In 1963, the Uruguayan writer and journalist Eduardo Galeano went to China to interview the last emperor, Pu Yi. He and I were both working for Marcha, a Uruguayan weekly, at the time. Upon his return he commented about finding centuries-old Ming cups treated as useless garbage because they were cracked and had lost their functionality. This wasn’t meant as a critical remark; Galeano was just surprised at how the parameters for what was considered valuable differed across cultures.
A decade or two later I participated in a tour that took a group of visiting faculty through the art conservation program at SUNY Buffalo. They showed us an early twentieth-century mechanical toy that had been used for an exercise in restoration. In good shape, the object was probably worth less than $100, but the labor invested in restoring it was worth well over ten times that much. The result was impressive.

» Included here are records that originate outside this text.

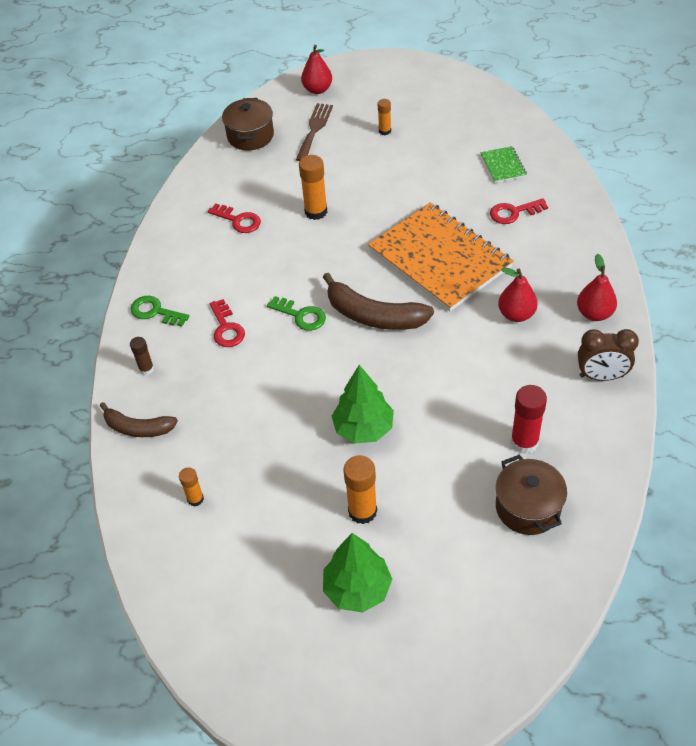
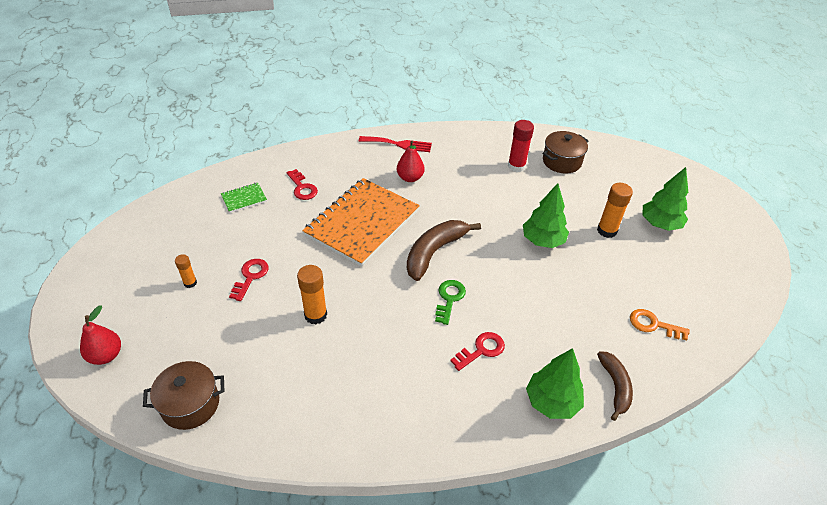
camera: 110 degrees left, 5 degrees down
green key [130,296,189,327] -> none
brown glue stick [130,337,154,375] -> green tree [526,348,584,419]
orange glue stick [179,467,204,507] -> orange key [630,309,690,340]
red key [208,203,261,233] -> red key moved to [229,259,269,301]
brown fork [296,103,333,161] -> none
brown banana [323,273,434,330] -> brown banana turned 150 degrees counterclockwise [407,220,481,281]
red pear [577,254,617,321] -> red fork [359,136,432,152]
brown clock [578,329,639,381] -> none

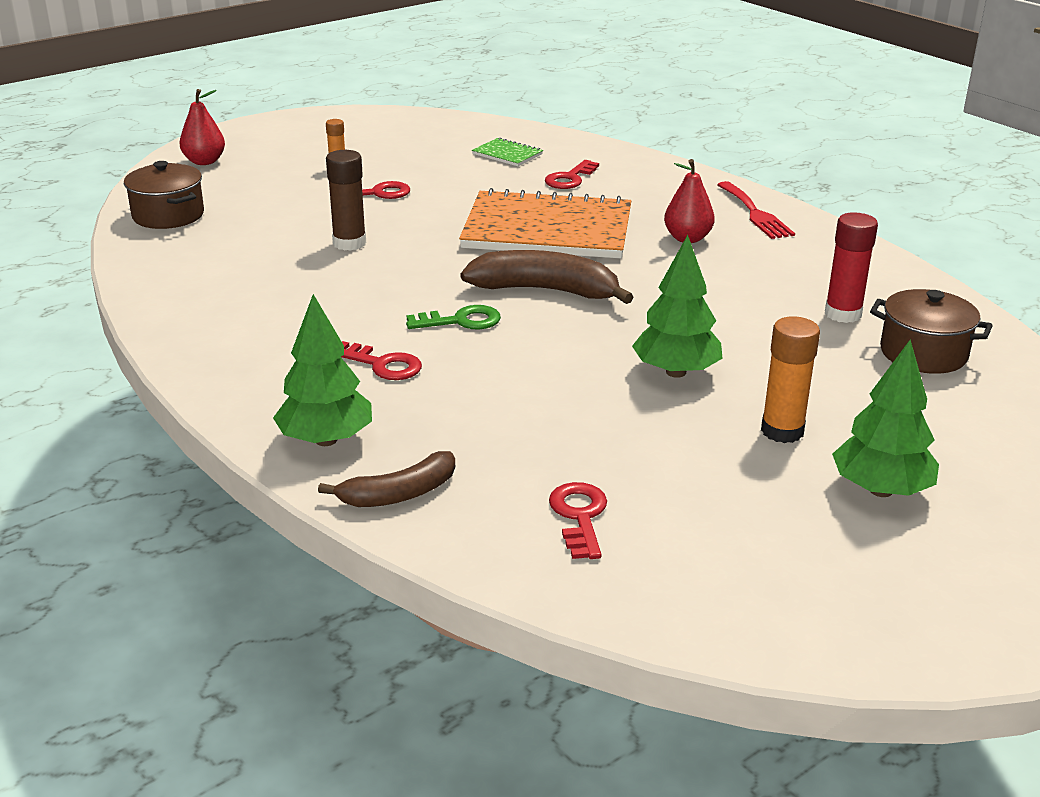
camera: 65 degrees right, 15 degrees down
orange glue stick [297,265,327,324] -> brown glue stick [326,150,366,251]
orange key [630,309,690,340] -> red key [549,482,607,559]

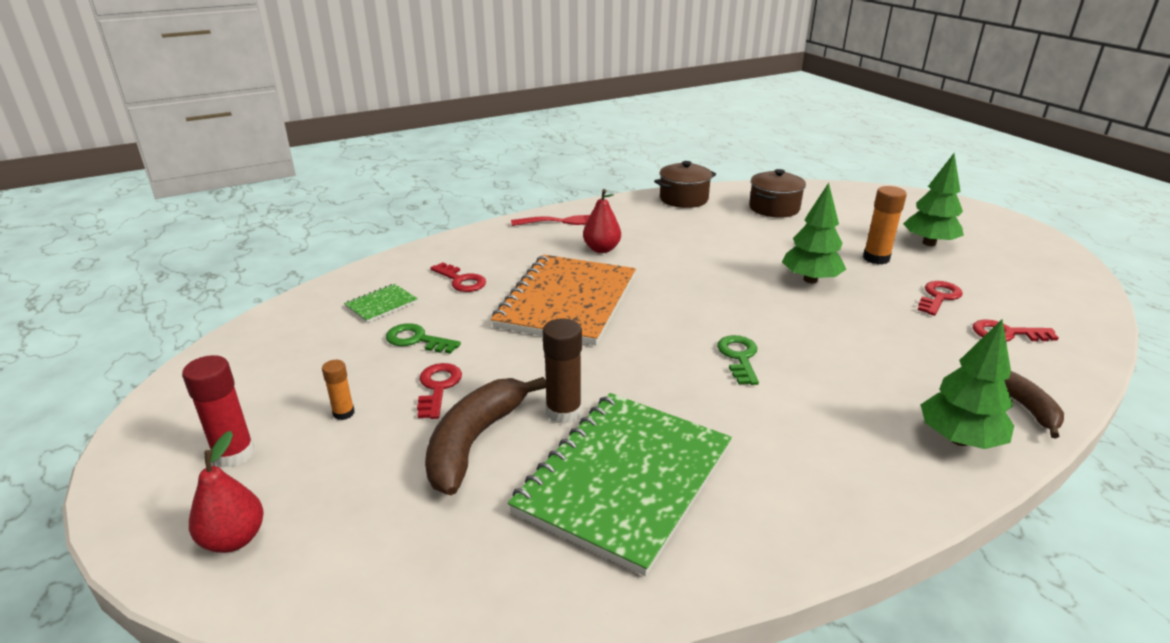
camera: 80 degrees left, 0 degrees up
brown pot [124,161,204,229] -> brown pot moved to [654,161,716,208]
red key [341,341,422,380] -> red key moved to [918,281,963,316]
brown banana [461,250,633,304] -> brown banana moved to [425,377,546,495]
red glue stick [825,212,878,323] -> red glue stick moved to [182,355,255,467]
none -> green key [386,323,461,354]
none -> green notebook [508,393,732,576]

I thought about how the relationship between value and labor might act as a filter for posterity. Outside a classroom, it probably wouldn’t make sense to invest in conservation if the labor expenses involved exceeded the market value of the object. Instead, it would be classified as something disposable, the same fate that had awaited the chipped Ming cup in Mao’s China. In that case, the judgment turned on the question of functionality. In the toy’s case, the parameters were established by money. Both criteria affect legacy, determining what remains for future generations to encounter and what does not. Though a trivial insight, it hit me only then that the objects we use to understand different cultures are simply those that have been allowed to survive long enough to become symbols representing a set of relations we then define as culture.
In this sense, the collection of objects we inherit from the past is a legacy of values, and so becomes part of our education at the hands of history. Although such collections are often designed to flaunt power, they also demonstrate what value looks like for rising generations, shaping the way they think. Therefore the parameters that separate what will be preserved from what will not are as important as the objects that exemplify them. This problem is not limited to Ming cups or mechanical toys; it also extends to ideas. Ultimately, the parameters used for the preservation and elaboration of ideas are probably more important than those that apply to objects, since these precede them. Ideas determine if we see more in a Ming cup than the ability to drink from it, and they decide if the toy should be restored and conserved, and why.